● Given text

▬▬▬▬▬▬

Thompson is now back in the spotlight as the Republican nominee in Wisconsin’s US Senate race. By now “Tommy” is a household name in the state, but less understood is Thompson’s relationship with ALEC throughout his career and his role in shaping ALEC’s agenda. As Thompson once admitted about his early days in the Wisconsin Legislature, “I always loved going to [ALEC] meetings because I always found new ideas. Then I’d take them back to Wisconsin, disguise them a little bit, and declare that it’s mine.” (A Thompson spokesman did not respond to a request for comment.)

Thompson professed his love for ALEC back in 2002. Today, the national organization is a lightning rod in American politics. A fierce advocate of free markets, privatization, and downsizing government, ALEC brings together dues-paying corporations and thousands of state lawmakers, most of them Republicans, to craft “model legislation” for use in state legislatures. Critics slam as ALEC a pro-business “bill mill” and a speed-dating service for big business and state lawmakers looking for ideas to take back home.

▬▬▬▬▬▬

● Dataset excerpt
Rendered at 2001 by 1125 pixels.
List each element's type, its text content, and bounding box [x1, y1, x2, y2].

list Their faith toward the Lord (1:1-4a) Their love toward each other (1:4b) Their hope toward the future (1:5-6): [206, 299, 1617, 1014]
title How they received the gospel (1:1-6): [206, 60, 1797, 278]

▬▬▬▬▬▬

● Required work
#1 Translate this sentence from the passage on Tommy Thompson and ALEC into Spanish: "Today, the national organization is a lightning rod in American politics."
#2 Write the next part of the passage on Tommy Thompson and ALEC, continuing from its final sentence.

● Answers to the problems
#1 Hoy, la organización nacional es un foco de controversia en la política estadounidense.

#2
This year, ALEC has faced an onslaught of criticism from liberal groups for peddling “discriminatory” voter ID bills and the “Stand Your Ground” gun legislation brought to national attention by the Trayvon Martin killing in central Florida. Facing pressure from ALEC’s well-organized critics, four nonprofit groups and 32 corporations, among them McDonald’s, Procter and Gamble, and Walmart, announced plans to sever ties with ALEC. And in April, the good-government group Common Cause filed a complaint with the Internal Revenue Service alleging ALEC violates its tax-exempt status by lobbying state governments.

ALEC attorney Alan Dye called Common Cause’s allegations “patently false.” However, the group has acknowledged that the attacks are the fiercest against it in the organization’s history.

“ALEC’s welfare plan was hugely influenced by the reforms Thompson was making in Wisconsin,” says a former leader of the organization.

Created in 1973 by conservative activist Paul Weyrich, Illinois state Rep. Henry Hyde, and former Reagan aide Lou Barnett, ALEC lists Thompson on its website as one of a handful of Republicans who shaped ALEC “in its formative years.” Thompson was an early member of ALEC in the 1970s, and in 1991 he received the organization’s Jefferson Freedom Award, given annually to a lawmaker who “advances the fundamental Jeffersonian principles of free markets, limited government, federalism, and individual liberty.” Thompson was the organization’s second Jefferson award winner, preceded only by Ronald Reagan.

Three of Thompson’s signature legislative changes as Wisconsin governor bear ALEC’s fingerprints. In 1998, Thompson signed so-called Truth-in-Sentencing legislation into law. The measure—which 25 other states had passed in 1995 with ALEC’s help—increased maximum sentences for felons and eliminated parole. Wisconsin’s own version of the bill mirrored legislation written by ALEC. Then-Assemblyman Scott Walker (now governor) said that ALEC’s statistics on the benefits of the bill “were very helpful” to passing the bill.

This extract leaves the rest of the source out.